Scientists in Uganda are scheduled to perform the country’s first ever bone marrow transplant, the state mouthpiece reported on Friday.
A bone marrow transplant is done by transferring stem cells from one person to another. Stem cells can either be collected from the circulating cells in the blood (the peripheral system) or from the bone marrow.
In simple terms, the bone marrow transplant aims at replacing the patients bone marrow with healthy cells. The replacement cells can either come from the patient’s own body or from a donor.
A bone marrow transplant is also called a stem cell transplant or, more specifically, a hematopoietic stem cell transplant.
Transplantation can be used to treat certain types of cancer, such as leukemia, myeloma, and lymphoma, and other blood and immune system diseases that affect the bone marrow.
Stem cells are special cells that can make copies of themselves and change into the many different kinds of cells that your body needs.
There are several kinds of stem cells and they are found in different parts of the body at different times.
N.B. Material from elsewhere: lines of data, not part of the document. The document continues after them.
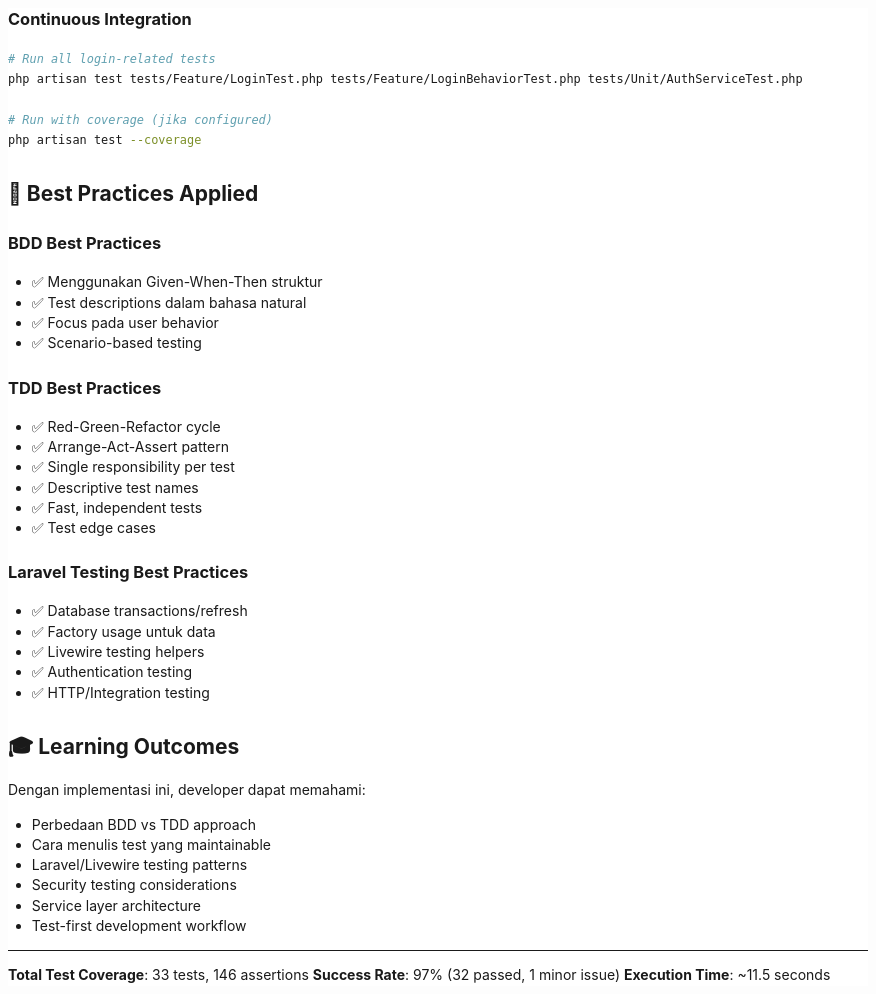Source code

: ### Continuous Integration
```bash
# Run all login-related tests
php artisan test tests/Feature/LoginTest.php tests/Feature/LoginBehaviorTest.php tests/Unit/AuthServiceTest.php

# Run with coverage (jika configured)
php artisan test --coverage
```

## 📝 Best Practices Applied

### BDD Best Practices
- ✅ Menggunakan Given-When-Then struktur
- ✅ Test descriptions dalam bahasa natural
- ✅ Focus pada user behavior
- ✅ Scenario-based testing

### TDD Best Practices  
- ✅ Red-Green-Refactor cycle
- ✅ Arrange-Act-Assert pattern
- ✅ Single responsibility per test
- ✅ Descriptive test names
- ✅ Fast, independent tests
- ✅ Test edge cases

### Laravel Testing Best Practices
- ✅ Database transactions/refresh
- ✅ Factory usage untuk data
- ✅ Livewire testing helpers
- ✅ Authentication testing
- ✅ HTTP/Integration testing

## 🎓 Learning Outcomes

Dengan implementasi ini, developer dapat memahami:
- Perbedaan BDD vs TDD approach
- Cara menulis test yang maintainable
- Laravel/Livewire testing patterns
- Security testing considerations
- Service layer architecture
- Test-first development workflow

---

**Total Test Coverage**: 33 tests, 146 assertions
**Success Rate**: 97% (32 passed, 1 minor issue)
**Execution Time**: ~11.5 seconds
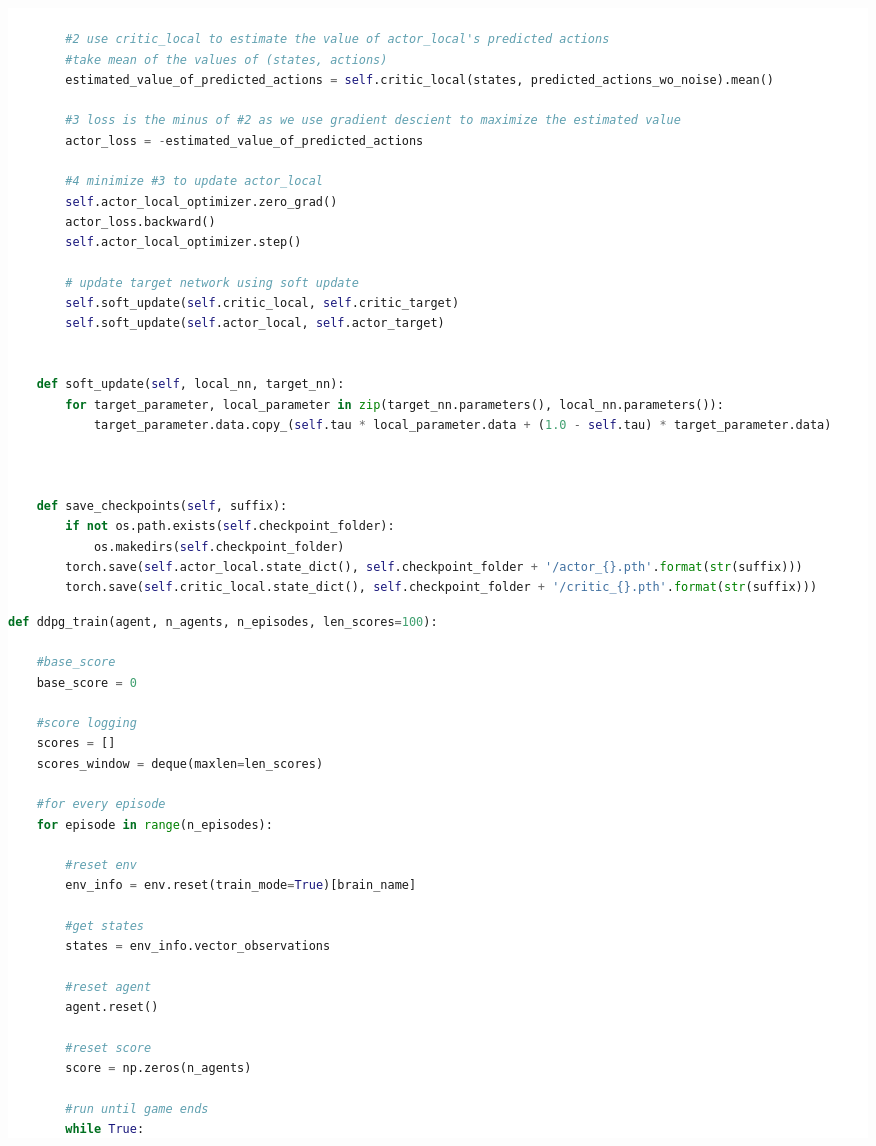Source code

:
 ```python
        
        #2 use critic_local to estimate the value of actor_local's predicted actions
        #take mean of the values of (states, actions)
        estimated_value_of_predicted_actions = self.critic_local(states, predicted_actions_wo_noise).mean()
        
        #3 loss is the minus of #2 as we use gradient descient to maximize the estimated value
        actor_loss = -estimated_value_of_predicted_actions
        
        #4 minimize #3 to update actor_local
        self.actor_local_optimizer.zero_grad()
        actor_loss.backward()
        self.actor_local_optimizer.step()
        
        # update target network using soft update
        self.soft_update(self.critic_local, self.critic_target)
        self.soft_update(self.actor_local, self.actor_target)
        
        
    def soft_update(self, local_nn, target_nn):
        for target_parameter, local_parameter in zip(target_nn.parameters(), local_nn.parameters()):
            target_parameter.data.copy_(self.tau * local_parameter.data + (1.0 - self.tau) * target_parameter.data)
        
    
    
    def save_checkpoints(self, suffix):
        if not os.path.exists(self.checkpoint_folder):
            os.makedirs(self.checkpoint_folder)
        torch.save(self.actor_local.state_dict(), self.checkpoint_folder + '/actor_{}.pth'.format(str(suffix)))
        torch.save(self.critic_local.state_dict(), self.checkpoint_folder + '/critic_{}.pth'.format(str(suffix)))
```


```python
def ddpg_train(agent, n_agents, n_episodes, len_scores=100):
    
    #base_score
    base_score = 0
    
    #score logging
    scores = []
    scores_window = deque(maxlen=len_scores)
    
    #for every episode
    for episode in range(n_episodes):
        
        #reset env
        env_info = env.reset(train_mode=True)[brain_name]
        
        #get states
        states = env_info.vector_observations
        
        #reset agent
        agent.reset()
        
        #reset score
        score = np.zeros(n_agents)
        
        #run until game ends
        while True:
```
Cancer and cancer treatment can damage your hematopoietic stem cells. Hematopoietic stem cells are stem cells that turn into blood cells.
Bone marrow is soft, spongy tissue in the body that contains hematopoietic stem cells. It is found in the center of most bones. Hematopoietic stem cells are also found in the blood that is moving throughout your body.
When hematopoietic stem cells are damaged, they may not become red blood cells, white blood cells, and platelets. These blood cells are very important and each one has a different job.